Penanganan Melempem, Aktivis di Jombang Nyatakan Jombang Darurat Korupsi
- VIVA Malang (Elok Apriyanto/Jombang)
Jombang, VIVA – Tidak berjalannya penanganan tindak pidana korupsi oleh aparat penegak hukum (APH) maupun aparat pengawasan intern pemerintah (APIP) atas maraknya korupsi di tingkat Desa, membuat aktivis di Kabupaten Jombang, Jawa Timur, turun gunung.
Dengan membawa badut, dan sejumlah poster yang berisikan kalimat protes, aktivis di kota santri menggelar aksi teatrikal di bundaran ringin contong, Jombang.
"Kita aksi berkaitan dengan korupsi karena di Jombang satu pun tidak ada (kasus korupsi desa yang disidangkan), ada juga yang ngomong bahwa ini sudah memenuhi target, target yang mana," kata Joko Fattah Rochim aktivis dari Forum Rembuk Masyarakat Jombang (FRMJ), Senin, 23 Desember 2024.
Lebih lanjut ia mengatakan dari resume dan penggalian data oleh tim FRMJ, banyak sekali penyalahgunaan Dana Desa (DD) di Jombang.
"Dana desa pun seperti itu, jadi menguap semuanya. Banyak jalan (Desa) rusak semua, ini salah satu contoh. Ini dari data kita di lapangan yang kita dokumentasikan di video, mulai tahun 2021 sampai sekarang," ujarnya.
Ia pun mengaku buruknya pengelolaan DD ini bersumber dari buruknya kinerja dari Dinas terkait, yang memiliki tugas sebagai verifikator.
"Jadi verifikasi di Desa itu amburadul, karena desa gak bisa verifikasi, lantaran dicoret sama dinas pemberdayaan masyarakat dan pemerintahan desa (DPMP)," tuturnya.
Karena hal inilah, para pendamping Desa yang harus melakukan verifikasi ke desa, dan hal itu dianggarkan 2 persen dari DD. "Ini menurut keterangan dari narasumber yang kita gali," katanya.
Ia pun menilai bahwa amburadulnya DD di Desa ini disebabkan oleh buruknya kinerja dari Dinas terkait.
"Yang merusak tatanan pengelolaan DD ini ya Dinas Pemberdayaan (DPMP). Salah satu contoh lembaga pemberdayaan masyarakat desa, itu pun dihilangkan jadi gak ada, padahal LPMD itu penting," ujarnya.
"Selanjutnya TPK (tim pelaksana kegiatan), itu di Desa biasanya diisi oleh perangkat Desa sendiri.

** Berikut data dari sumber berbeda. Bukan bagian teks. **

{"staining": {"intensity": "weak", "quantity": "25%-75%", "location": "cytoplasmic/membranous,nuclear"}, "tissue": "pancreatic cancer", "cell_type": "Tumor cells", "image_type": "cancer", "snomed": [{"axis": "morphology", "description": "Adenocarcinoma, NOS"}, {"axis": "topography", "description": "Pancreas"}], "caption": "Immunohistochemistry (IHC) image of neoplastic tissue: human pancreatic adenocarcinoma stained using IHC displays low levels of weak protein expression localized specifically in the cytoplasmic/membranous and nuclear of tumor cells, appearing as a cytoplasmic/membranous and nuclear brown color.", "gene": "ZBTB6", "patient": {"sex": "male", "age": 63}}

Jadi di lembaga itu tidak seperti dulu, yang seharusnya swakelola sekarang ndak. Nah karena itu saya menyayangkan sekali, dan ini yang harus bertanggungjawab adalah dinas pemberdayaan (DPMPD)," tuturnya.
Selama ini, lanjut Fattah, Kejaksaan tidak pernah memanggil mereka para pihak yang melakukan verifikasi, terutama dari Dinas terkait.

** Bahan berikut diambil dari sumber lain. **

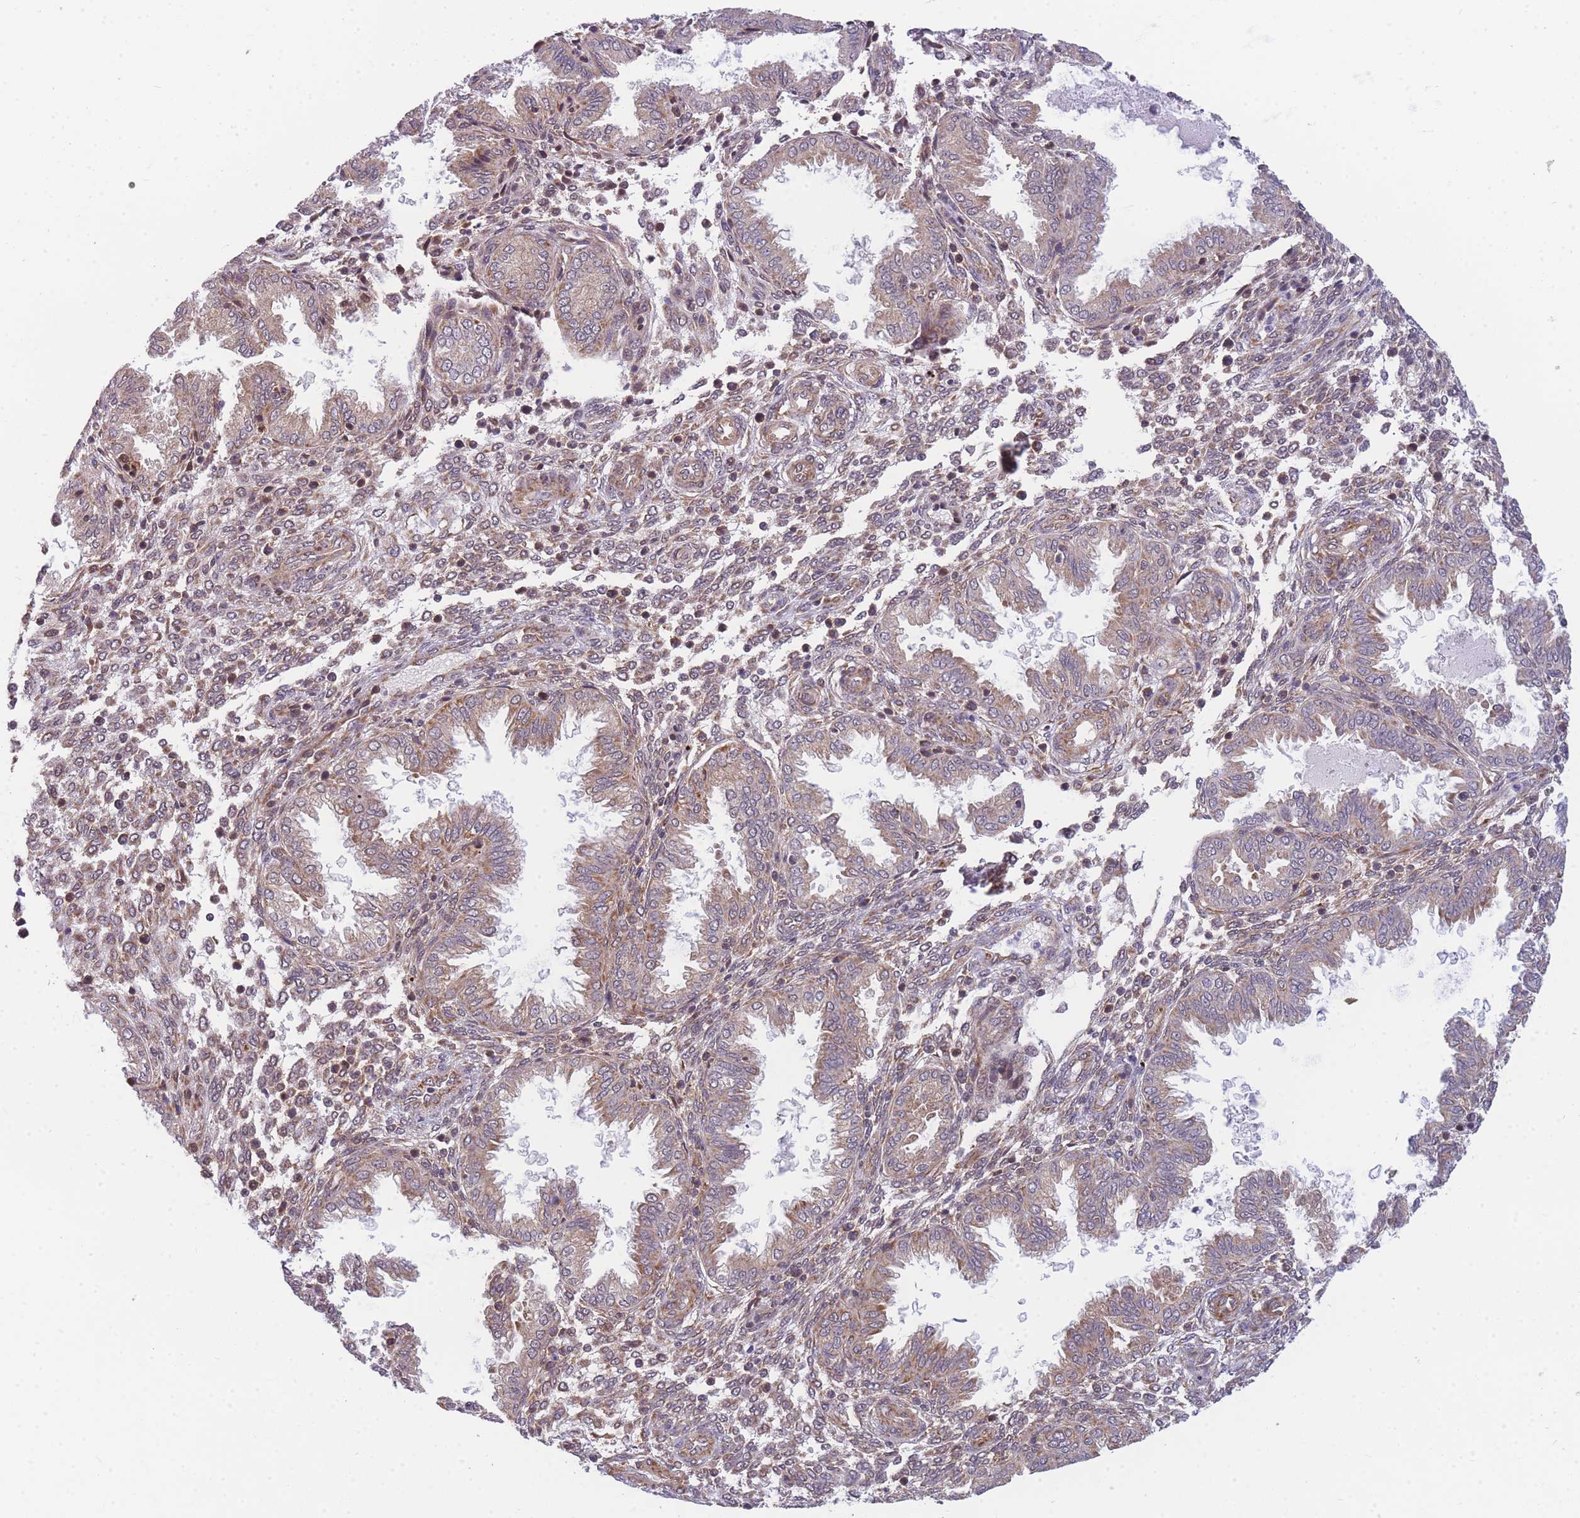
{"staining": {"intensity": "weak", "quantity": ">75%", "location": "cytoplasmic/membranous"}, "tissue": "endometrium", "cell_type": "Cells in endometrial stroma", "image_type": "normal", "snomed": [{"axis": "morphology", "description": "Normal tissue, NOS"}, {"axis": "topography", "description": "Endometrium"}], "caption": "A histopathology image of human endometrium stained for a protein shows weak cytoplasmic/membranous brown staining in cells in endometrial stroma.", "gene": "ENSG00000276345", "patient": {"sex": "female", "age": 33}}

"Padahal kalau semua tidak terverifikasi oleh dinas pemberdayaan, (DD) gak akan bisa cair. Selanjutnya camat, tidak pernah diperiksa kejaksaan. Padahal camat penentu, dari verifikasi berkas DD akhir, kalau gambar di dinas pemberdayaan," katanya.
Untuk itu ia menuntut pada inspektorat selaku APIP untuk melakukan audit, baik di tingkat Desa, Kecamatan maupun DPMPD.
"Tuntutan kita pada pemerintahan, semua harus diaudit oleh inspektorat, dan dinas pemberdayaan (DPMPD) harus diperiksa oleh Kejaksaan, karena apa karena mereka yang paling bertanggungjawab sebagai kepanjangan tangan dari menteri Desa, jadi jangan hanya desa yang dipanggil," ujarnya.
Saat ditanya ada berapa Desa yang terindikasi melakukan dugaan tindak pidana korupsi, ia mengaku ada banyak Desa di Jombang, yang diduga melakukan tindak pidana korupsi.
"Ada banyak, salah satu contoh, ada Banjardowo, ada Desa Pulo, ada Desa di Kabuh, ada di Kecamatan Diwek, ya ada lebih dari 20 Desa, yang jelas kita punya data, dan nantinya kita akan laporkan ke Kejaksaan," tuturnya.
Ia pun menegaskan bahwa bila aspirasi yang disampaikan oleh pihaknya ini diabaikan oleh pemerintah maupun APH maupun APIP, pihaknya akan menggelar aksi unjuk rasa yang lebih besar.
"Ya kalau diabaikan kita akan demo lebih besar dan FRMJ akan kita kerahkan semua untuk turun ke jalan," kata Fattah.